Nutritional benefits were widely acknowledged. For example,, 99 % believe blueberries are a healthy food.
The American Journal of Clinical Nutrition, in a study supported by the Alpro Foundation Grant and the Biotechnology and Biological Sciences Research Council, published the report last September.
The Wild Blueberry Association of North America in Portland, ME donated blueberry test materials (typically freeze dried powder of whole blueberries) for the study, which was conducted by researchers at the University of Reading in Reading, United Kingdom, University Dusseldorf, Dusseldorf, Germany, and the University of Northumbria, Newcastle upon Tyne, U.K.
The findings are the first to link wild blueberry polyphenols, natural compounds that are present in goods volume in wild blueberries, to improvements in vascular function in healthy men, according to a news release from the WBANA.
“Importantly, even the lowest amount of wild blueberries tested in the study, equivalent to 3/4 cup of wild blueberries, was able to improve endothelial function, which is an amount easy to incorporate into a daily diet,” Ana Rodriguez-Mateos, from the Division of Cardiology, Pulmunology and Vascular Medicine at the University of Dusseldorf, said in the release.
“The simple message is eat your fruits and vegetables in all the colors,” said David Bell, executive director of the Wild Blueberry Commission. Bell said the research on health benefits may perhaps be true for cultivated blueberries, but researchers only studied wild blueberries.

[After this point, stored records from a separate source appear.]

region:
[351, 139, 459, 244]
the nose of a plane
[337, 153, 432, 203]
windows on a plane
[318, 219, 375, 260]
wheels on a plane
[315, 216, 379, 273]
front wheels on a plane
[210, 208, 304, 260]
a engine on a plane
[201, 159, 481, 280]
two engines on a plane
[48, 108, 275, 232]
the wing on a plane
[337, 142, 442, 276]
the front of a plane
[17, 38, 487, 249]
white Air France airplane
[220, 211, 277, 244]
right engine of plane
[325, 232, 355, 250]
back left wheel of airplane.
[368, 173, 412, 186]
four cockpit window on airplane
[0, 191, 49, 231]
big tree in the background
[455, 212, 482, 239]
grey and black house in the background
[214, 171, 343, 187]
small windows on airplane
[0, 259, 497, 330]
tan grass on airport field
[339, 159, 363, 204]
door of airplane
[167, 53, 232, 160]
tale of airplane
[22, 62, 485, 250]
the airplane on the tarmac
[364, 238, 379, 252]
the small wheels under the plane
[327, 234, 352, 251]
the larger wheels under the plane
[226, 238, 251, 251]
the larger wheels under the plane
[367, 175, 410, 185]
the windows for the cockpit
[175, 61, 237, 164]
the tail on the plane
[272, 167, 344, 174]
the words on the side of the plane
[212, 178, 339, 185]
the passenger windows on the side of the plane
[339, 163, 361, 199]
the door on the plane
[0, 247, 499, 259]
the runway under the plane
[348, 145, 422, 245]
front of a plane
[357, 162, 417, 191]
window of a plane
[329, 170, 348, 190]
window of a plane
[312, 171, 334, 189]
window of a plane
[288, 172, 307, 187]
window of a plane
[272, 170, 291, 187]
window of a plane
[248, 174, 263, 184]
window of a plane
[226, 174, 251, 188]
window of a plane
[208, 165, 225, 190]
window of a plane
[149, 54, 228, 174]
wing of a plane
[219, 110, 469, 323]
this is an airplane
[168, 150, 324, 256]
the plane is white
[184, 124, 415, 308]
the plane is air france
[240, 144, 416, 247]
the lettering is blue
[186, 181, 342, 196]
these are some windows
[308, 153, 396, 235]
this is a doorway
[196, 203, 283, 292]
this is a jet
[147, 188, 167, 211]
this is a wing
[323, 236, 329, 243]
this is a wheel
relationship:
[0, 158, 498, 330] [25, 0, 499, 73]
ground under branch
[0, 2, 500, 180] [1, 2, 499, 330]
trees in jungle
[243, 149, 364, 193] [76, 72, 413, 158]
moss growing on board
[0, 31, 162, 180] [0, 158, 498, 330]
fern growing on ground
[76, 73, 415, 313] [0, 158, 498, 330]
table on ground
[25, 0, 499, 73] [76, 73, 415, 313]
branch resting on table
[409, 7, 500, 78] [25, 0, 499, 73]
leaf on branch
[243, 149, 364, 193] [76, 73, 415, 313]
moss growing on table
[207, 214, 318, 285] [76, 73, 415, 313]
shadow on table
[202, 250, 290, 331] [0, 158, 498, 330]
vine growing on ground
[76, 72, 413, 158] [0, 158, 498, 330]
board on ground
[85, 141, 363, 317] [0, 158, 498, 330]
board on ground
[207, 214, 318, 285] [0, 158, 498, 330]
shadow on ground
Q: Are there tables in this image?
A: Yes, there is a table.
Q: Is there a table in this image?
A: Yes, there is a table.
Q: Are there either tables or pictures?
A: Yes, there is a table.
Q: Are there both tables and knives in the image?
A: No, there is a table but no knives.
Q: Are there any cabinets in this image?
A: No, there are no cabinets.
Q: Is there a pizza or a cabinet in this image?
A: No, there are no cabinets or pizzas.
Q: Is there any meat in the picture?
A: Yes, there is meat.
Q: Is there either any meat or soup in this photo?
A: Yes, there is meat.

Less than one percent of Maine’s wild blueberries are sold fresh, with nearly all the harvest frozen. Maine’s growers harvest about 86 million pounds of wild blueberries annually.
Bell said there are many more health studies “in the pipeline,” with more studies using clinical human trials and also delving into the “why” behind apparent health benefits.“What I think we are figuring out is that blueberries are up regulating some (positive) genes and down regulating other (negative) genes,” he said.
The university’s Linus Pauling Institute (LPI) analyzed 446 compounds to test their effects on immunity, and observed a positive correlation with resveratrol and pterostilbene, found in red grapes and blueberries respectively.
The researchers saw these compounds worked in synergy with vitamin D and had a significant impact in raising the expression of the human CAMP (cathelicidin antimicrobial peptide) gene that is involved in immune function.
“Out of a study of hundreds of compounds, just these two popped right out,” LPI principal investigator Adrian Gombart said in a release.
“Their synergy with vitamin D to increase CAMP gene expression was significant and intriguing. It’s a pretty interesting interaction.”
The two compounds, known as stilbenoids, are produced by plants to fight infections.
The studies were supported by the National Institutes of Health (NIH) and published in journal Molecular Nutrition and Food Research.